PATENT LAWSUITS

Stranger Things: 3 of the Weirdest Patents Google Owns

Over the last two decades, patent lawsuits have increased from an average of 500 to over 3,000 annually, and to patent lawyers and civilians alike, it’s no question why. New patents are filed every day, and each one is more innovative or strange than the last.

However, no patents are stranger than Google’s. The titan tech company has enough money and influence to patent pretty much anything they want, and as fate would have it, they have. If you’re wondering just how strange patents can get, here are three of the weirdest patents that Google currently owns.

Image-Capturing Walking Stick

Believe it or not, a 2013 patent owned by Google proposes a 360-degree camera inside your typical walking stick. One of Google Maps’s most popular functions is to give users a 360-degree, panoramic view of the area they’re looking at, and hikers originally started taking 360-degree portraits of hiking trails to emulate the street view function in the wilderness, but with heavy, backpack-mounted cameras. This patent would allow that technology to be transformed and shrunk to fit inside a walking stick.

Environmentally Based Advertising

It’s pretty normal to receive advertisements based on your phone’s location, but what if you could receive them based on factors like weather, sound, and light? Google thought the same thing, and in 2008, they filed a patent for what they call “Advertising Based on Environmental Conditions.” For example, if it was hot and sunny, Google ads would alert you of nearby ice cream shops or venues with air conditioning in them.

The Heart-Hand Gesture

The patent attorneys must have had fun with this one.
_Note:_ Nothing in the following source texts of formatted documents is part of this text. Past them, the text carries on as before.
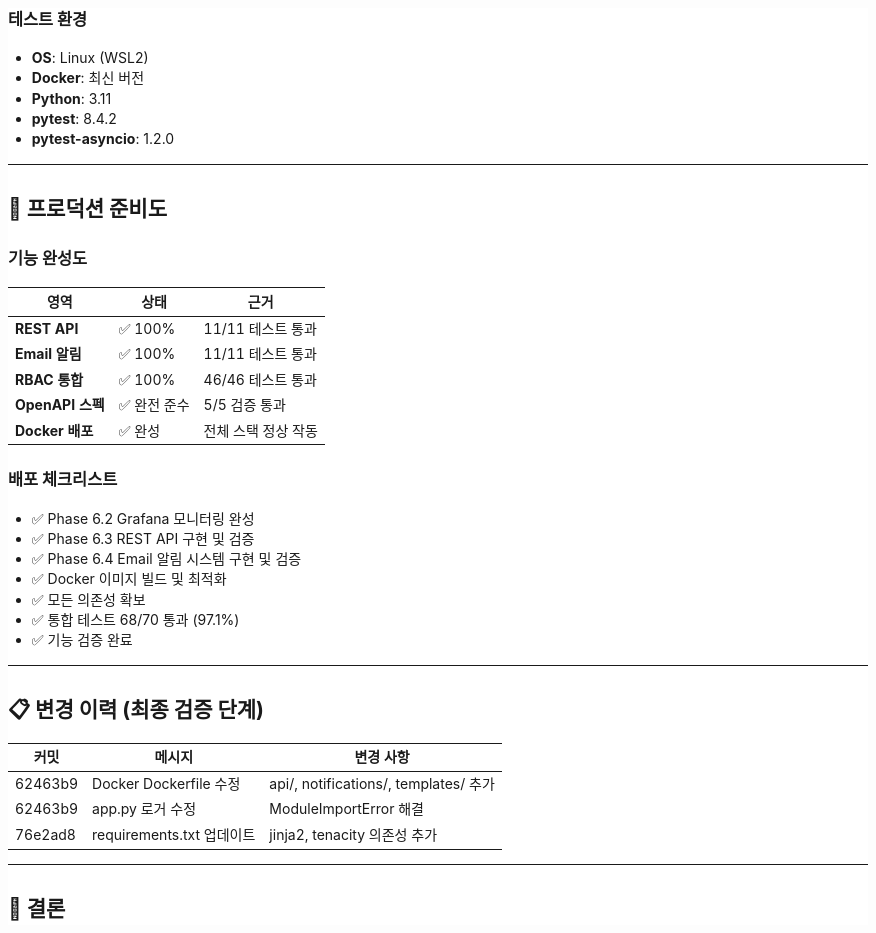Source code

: ### 테스트 환경

- **OS**: Linux (WSL2)
- **Docker**: 최신 버전
- **Python**: 3.11
- **pytest**: 8.4.2
- **pytest-asyncio**: 1.2.0

---

## 🚀 프로덕션 준비도

### 기능 완성도

| 영역 | 상태 | 근거 |
|------|------|------|
| **REST API** | ✅ 100% | 11/11 테스트 통과 |
| **Email 알림** | ✅ 100% | 11/11 테스트 통과 |
| **RBAC 통합** | ✅ 100% | 46/46 테스트 통과 |
| **OpenAPI 스펙** | ✅ 완전 준수 | 5/5 검증 통과 |
| **Docker 배포** | ✅ 완성 | 전체 스택 정상 작동 |

### 배포 체크리스트

- ✅ Phase 6.2 Grafana 모니터링 완성
- ✅ Phase 6.3 REST API 구현 및 검증
- ✅ Phase 6.4 Email 알림 시스템 구현 및 검증
- ✅ Docker 이미지 빌드 및 최적화
- ✅ 모든 의존성 확보
- ✅ 통합 테스트 68/70 통과 (97.1%)
- ✅ 기능 검증 완료

---

## 📋 변경 이력 (최종 검증 단계)

| 커밋 | 메시지 | 변경 사항 |
|------|--------|----------|
| 62463b9 | Docker Dockerfile 수정 | api/, notifications/, templates/ 추가 |
| 62463b9 | app.py 로거 수정 | ModuleImportError 해결 |
| 76e2ad8 | requirements.txt 업데이트 | jinja2, tenacity 의존성 추가 |

---

## 🎯 결론
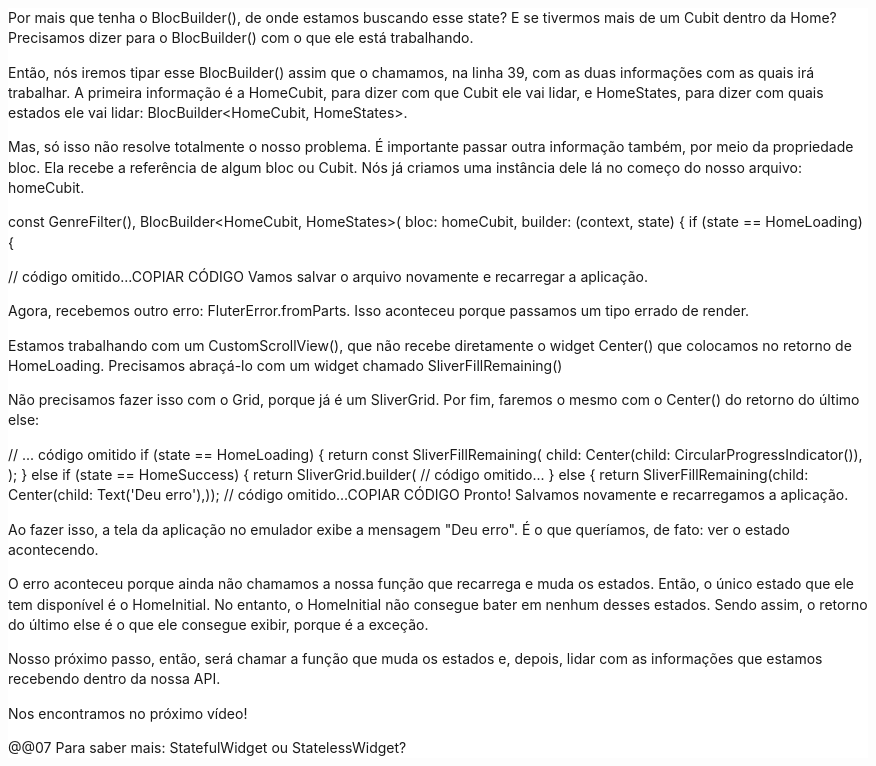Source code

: Por mais que tenha o BlocBuilder(), de onde estamos buscando esse state? E se tivermos mais de um Cubit dentro da Home? Precisamos dizer para o BlocBuilder() com o que ele está trabalhando.

Então, nós iremos tipar esse BlocBuilder() assim que o chamamos, na linha 39, com as duas informações com as quais irá trabalhar. A primeira informação é a HomeCubit, para dizer com que Cubit ele vai lidar, e HomeStates, para dizer com quais estados ele vai lidar: BlocBuilder<HomeCubit, HomeStates>.

Mas, só isso não resolve totalmente o nosso problema. É importante passar outra informação também, por meio da propriedade bloc. Ela recebe a referência de algum bloc ou Cubit. Nós já criamos uma instância dele lá no começo do nosso arquivo: homeCubit.

const GenreFilter(),
BlocBuilder<HomeCubit, HomeStates>(
  bloc: homeCubit,
  builder: (context, state) {
    if (state == HomeLoading) {

// código omitido...COPIAR CÓDIGO
Vamos salvar o arquivo novamente e recarregar a aplicação.

Agora, recebemos outro erro: FluterError.fromParts<DiagnosticsNode>. Isso aconteceu porque passamos um tipo errado de render.

Estamos trabalhando com um CustomScrollView(), que não recebe diretamente o widget Center() que colocamos no retorno de HomeLoading. Precisamos abraçá-lo com um widget chamado SliverFillRemaining()

Não precisamos fazer isso com o Grid, porque já é um SliverGrid. Por fim, faremos o mesmo com o Center() do retorno do último else:

// ... código omitido
    if (state == HomeLoading) {
      return const SliverFillRemaining(
        child: Center(child: CircularProgressIndicator()),
      );
    } else if (state == HomeSuccess) {
      return SliverGrid.builder(
// código omitido...
    } else {
      return SliverFillRemaining(child: Center(child: Text('Deu erro'),));
// código omitido...COPIAR CÓDIGO
Pronto! Salvamos novamente e recarregamos a aplicação.

Ao fazer isso, a tela da aplicação no emulador exibe a mensagem "Deu erro". É o que queríamos, de fato: ver o estado acontecendo.

O erro aconteceu porque ainda não chamamos a nossa função que recarrega e muda os estados. Então, o único estado que ele tem disponível é o HomeInitial. No entanto, o HomeInitial não consegue bater em nenhum desses estados. Sendo assim, o retorno do último else é o que ele consegue exibir, porque é a exceção.

Nosso próximo passo, então, será chamar a função que muda os estados e, depois, lidar com as informações que estamos recebendo dentro da nossa API.

Nos encontramos no próximo vídeo!

@@07
Para saber mais: StatefulWidget ou StatelessWidget?
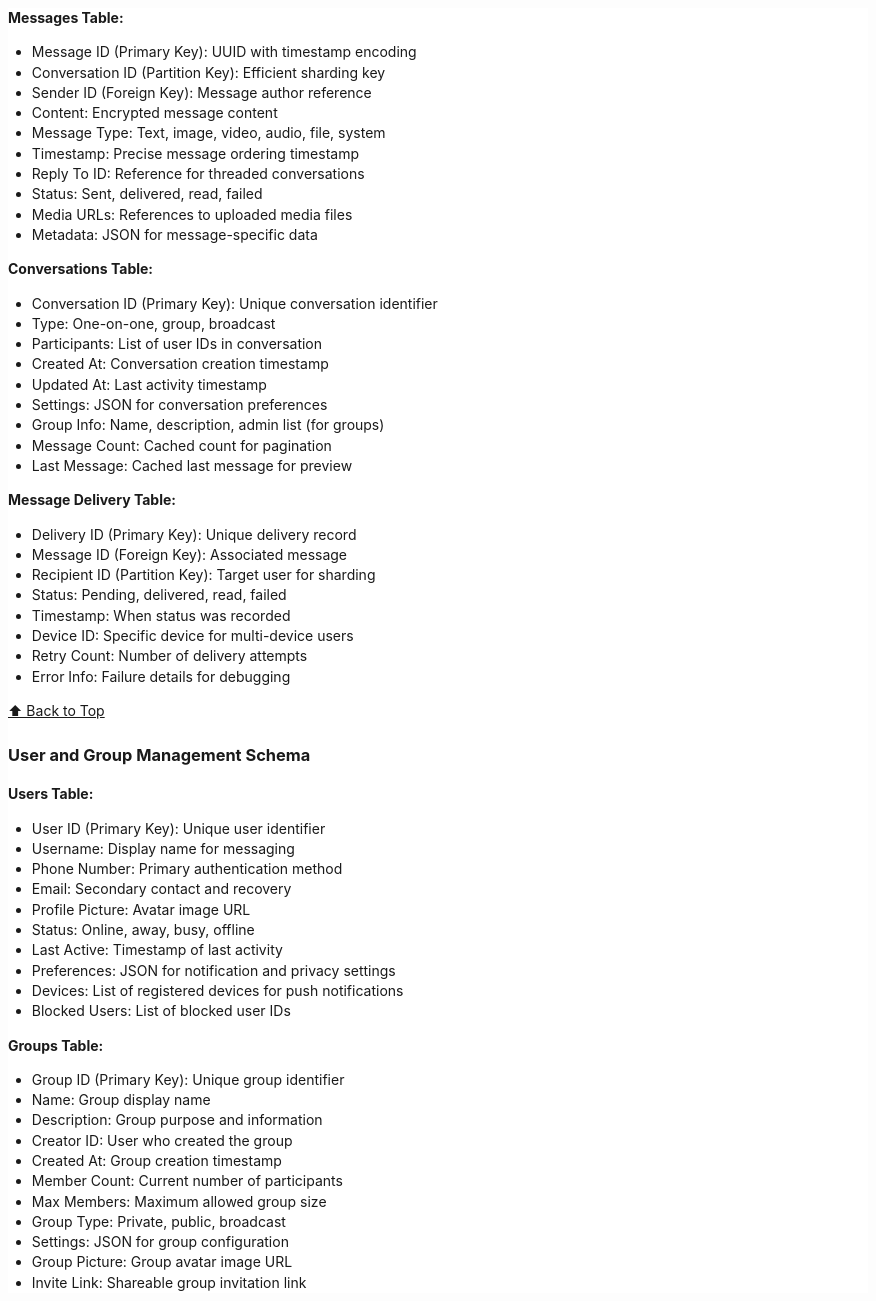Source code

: **Messages Table:**
- Message ID (Primary Key): UUID with timestamp encoding
- Conversation ID (Partition Key): Efficient sharding key
- Sender ID (Foreign Key): Message author reference
- Content: Encrypted message content
- Message Type: Text, image, video, audio, file, system
- Timestamp: Precise message ordering timestamp
- Reply To ID: Reference for threaded conversations
- Status: Sent, delivered, read, failed
- Media URLs: References to uploaded media files
- Metadata: JSON for message-specific data

**Conversations Table:**
- Conversation ID (Primary Key): Unique conversation identifier
- Type: One-on-one, group, broadcast
- Participants: List of user IDs in conversation
- Created At: Conversation creation timestamp
- Updated At: Last activity timestamp
- Settings: JSON for conversation preferences
- Group Info: Name, description, admin list (for groups)
- Message Count: Cached count for pagination
- Last Message: Cached last message for preview

**Message Delivery Table:**
- Delivery ID (Primary Key): Unique delivery record
- Message ID (Foreign Key): Associated message
- Recipient ID (Partition Key): Target user for sharding
- Status: Pending, delivered, read, failed
- Timestamp: When status was recorded
- Device ID: Specific device for multi-device users
- Retry Count: Number of delivery attempts
- Error Info: Failure details for debugging

[⬆️ Back to Top](#--table-of-contents)

### User and Group Management Schema

**Users Table:**
- User ID (Primary Key): Unique user identifier
- Username: Display name for messaging
- Phone Number: Primary authentication method
- Email: Secondary contact and recovery
- Profile Picture: Avatar image URL
- Status: Online, away, busy, offline
- Last Active: Timestamp of last activity
- Preferences: JSON for notification and privacy settings
- Devices: List of registered devices for push notifications
- Blocked Users: List of blocked user IDs

**Groups Table:**
- Group ID (Primary Key): Unique group identifier
- Name: Group display name
- Description: Group purpose and information
- Creator ID: User who created the group
- Created At: Group creation timestamp
- Member Count: Current number of participants
- Max Members: Maximum allowed group size
- Group Type: Private, public, broadcast
- Settings: JSON for group configuration
- Group Picture: Group avatar image URL
- Invite Link: Shareable group invitation link

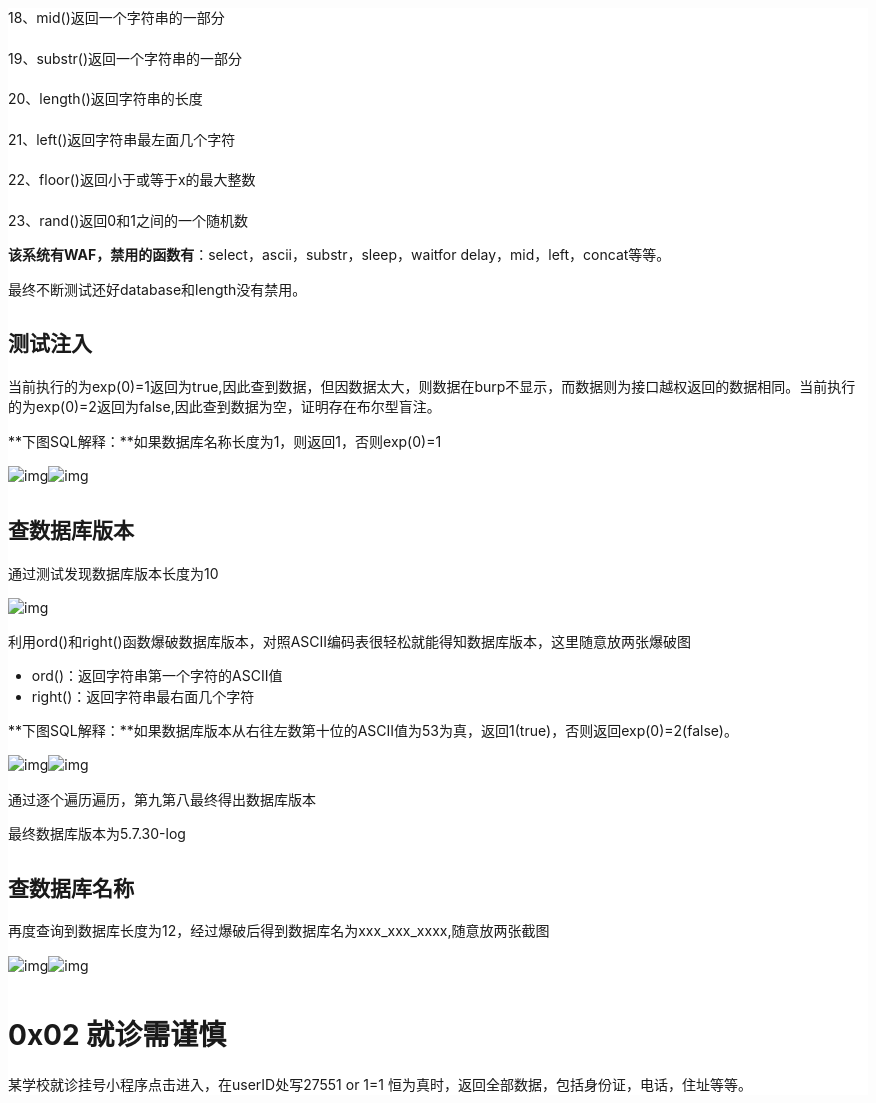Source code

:  18、mid()返回一个字符串的一部分  
 ​  
 19、substr()返回一个字符串的一部分  
 ​  
 20、length()返回字符串的长度  
 ​  
 21、left()返回字符串最左面几个字符  
 ​  
 22、floor()返回小于或等于x的最大整数  
 ​  
 23、rand()返回0和1之间的一个随机数

**该系统有WAF，禁用的函数有**：select，ascii，substr，sleep，waitfor delay，mid，left，concat等等。

最终不断测试还好database和length没有禁用。

测试注入
----

当前执行的为exp(0)=1返回为true,因此查到数据，但因数据太大，则数据在burp不显示，而数据则为接口越权返回的数据相同。当前执行的为exp(0)=2返回为false,因此查到数据为空，证明存在布尔型盲注。

**下图SQL解释：**如果数据库名称长度为1，则返回1，否则exp(0)=1

![img](https://shs3.b.qianxin.com/attack_forum/2023/06/attach-89a299f9d10276dafd5e9fd15c8dfac3ebd0eda0.png)![img](https://shs3.b.qianxin.com/attack_forum/2023/06/attach-6f6f3363b8f5c9190f6f6e730a1958dcd8a097ff.png)

查数据库版本
------

通过测试发现数据库版本长度为10

![img](https://shs3.b.qianxin.com/attack_forum/2023/06/attach-d34a8bd76e892486b9d747b534b5c4c4a0fac7fb.png)

利用ord()和right()函数爆破数据库版本，对照ASCII编码表很轻松就能得知数据库版本，这里随意放两张爆破图

- ord()：返回字符串第一个字符的ASCII值
- right()：返回字符串最右面几个字符

**下图SQL解释：**如果数据库版本从右往左数第十位的ASCII值为53为真，返回1(true)，否则返回exp(0)=2(false)。

![img](https://shs3.b.qianxin.com/attack_forum/2023/06/attach-e8af0a3208e0ee78ecd50f86ed87d687ef3db5e4.png)![img](https://shs3.b.qianxin.com/attack_forum/2023/06/attach-5ba272f34c83909a1561876ee177b5c79732ccde.png)

通过逐个遍历遍历，第九第八最终得出数据库版本

最终数据库版本为5.7.30-log

查数据库名称
------

再度查询到数据库长度为12，经过爆破后得到数据库名为xxx\_xxx\_xxxx,随意放两张截图

![img](https://shs3.b.qianxin.com/attack_forum/2023/06/attach-3305f1307756a542046a1295f2c672492f31fa35.png)![img](https://shs3.b.qianxin.com/attack_forum/2023/06/attach-c586e2b27ea47710a087a9283b259765e8f9248b.png)

0x02 就诊需谨慎
==========

某学校就诊挂号小程序点击进入，在userID处写27551 or 1=1 恒为真时，返回全部数据，包括身份证，电话，住址等等。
The gesture of making a heart with both of your hands – popularized in part by pop sensation Taylor Swift – became patented by Google in 2011. The patent, titled “Hand Gestures to Signify What is Important” seeks to lay claim to the action of “a hand gesture forming an area bounded by two hands in a shape of a symbolic heart.” By performing the hand gesture while using Google Glass, users can signify what objects are important, such as coffee, clothing, or any other number of things.

Patent law is a complex thing, but intellectual property law is too important to big companies like Google to pass up weird patents like these. Patent attorneys service strange requests all the time, but it’s usually their expertise that results in patents like these being granted.